How others will see it. Gunga Din was a big box office smash. Over the succeeding decades, though, it has come to make viewers uncomfortable, since it appears to glorify the British occupation of India. And aside from Gunga Din, the Indians don't come off well.
Nonetheless, the movie made the National Film Registry in 1999. And cinemaphiles have often praised the movie. Today at imdb.com, it has a respectable user rating of 7.3 out of 10, though there is a sizeable gap between American (7.6) and non-American (6.9) viewers. The user reviews alternately attack the film for its political incorrectness and praise the movie for its entertaining comedy and rousing action scenes. Sometimes, the "yes, but" is within the same review.
How I felt about it. The obvious question regarding Gunga Din is, is the movie racist? Well, it is true that racism is non-binary. Movies can be a little racist, very racist, or somewhere in between. We also have to keep in mind that the British Army occupying India was undoubtedly racist, and thus any movie accurately depicting that era would have to depict racism in the British Army.
This is why none of the Indians in the British Army, or working for that army, have any speaking lines, with the exception of the title character, who is played in blackface by an American without Indian ancestry. It is sad that the goal of Gunga Din throughout the film is to join the British Army; he can't even become a private. It appears unthinkable that an Indian could get promoted to officer.

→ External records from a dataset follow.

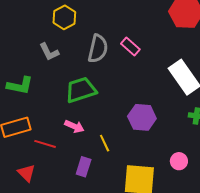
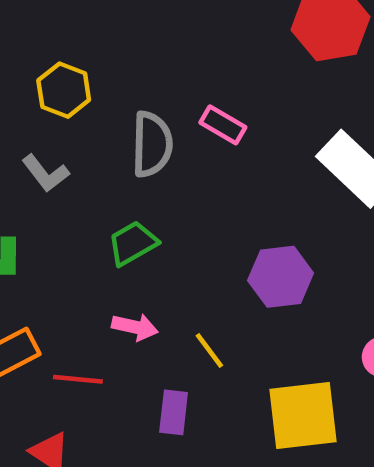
green trapezoid: (81, 90) -> (133, 243), size x0.7

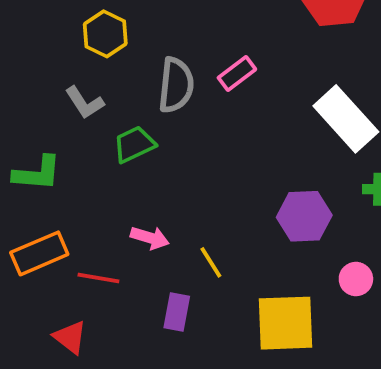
pink rectangle: (223, 125) -> (237, 73), turned -72
green trapezoid: (133, 243) -> (134, 144), moved
purple hexagon: (281, 277) -> (304, 216), moved

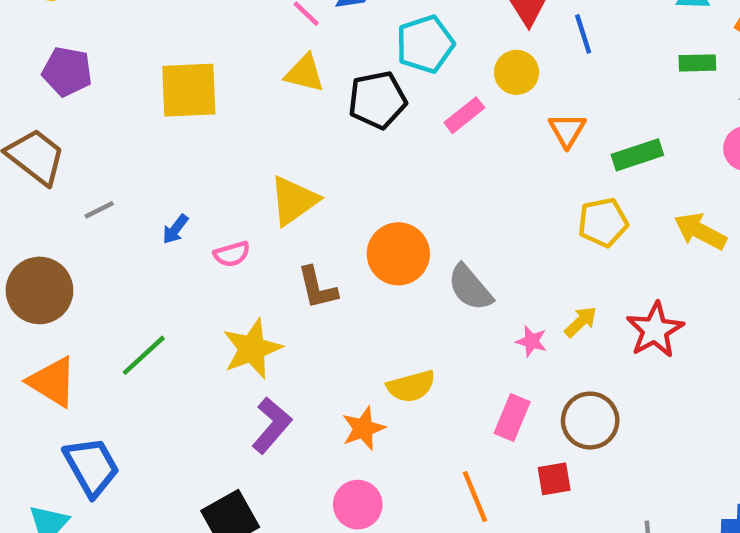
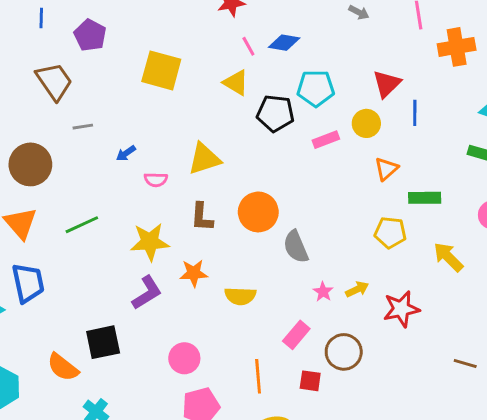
orange star: (363, 428) -> (194, 273), moved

We know that the British are an occupying force, and the Indians they fight against would normally be a guerilla army intent on compelling the British to leave the country. But RKO Radio can't have us developing too much sympathy for the Indians, against our white British leads (Douglas Fairbanks, Jr. was American, but from the Indian perspective there is little difference). So, the rebel Indians become a murderous cult bent on worshipping a false bloodthirsty god.
It is further disheartening to see our three soldiers single-handedly beat up groups of Indians who are each bigger than they are. The English are not supermen. It is curious that the cult leaders speak excellent English. How is this possible? It is difficult to imagine them attending English boarding schools in India. We also wonder why Cary Grant can't sit in the jail for a day (two at the most) instead of risking a firing squad by arranging an escape that tears down the jail.
In the early 1960s James Bond movies, Bond is regularly captured by the villain. The villain then not only doesn't kill Bond, he tells Bond his entire plan, so that when Bond inevitably escapes (or sends a message) the plan can be foiled in the finale.
Even though those Bond movies are now six decades old, Gunga Din demonstrates that capturing and talkative bad guys were not original to the Bond franchise, but go back at least two more decades. Only because it is a movie, our brave foolhardy British leads don't get the execution they are due.
Just as implausible is the romantic subplot. Fairbanks, Jr. has the opportunity to marry a perfect ten woman whose father is a wealthy tea magnate. But he rejects that path to risk his life chasing indian guerillas. Which proves that movie characters do not act like their human counterparts would in the same position.
The problem with Gunga Din, then, is not that it is racist, but that it is not credible. After all, Gone With the Wind, made the same year, is said to be racist, yet is undeniable a great movie.
A huge budget helps Gunga Din, as do the formidable comic talents of Cary Grant and Victor McLaglen. Grant, as expected, steals the show at the expense of McLaglen and Fairbanks, Jr. He mugs for the camera, and acts even more stupid than his character, but we don't mind because he knows (as we do) that the film should be a comedy. McLaglen knows this too. It's the rest of the cast who are left out of the joke.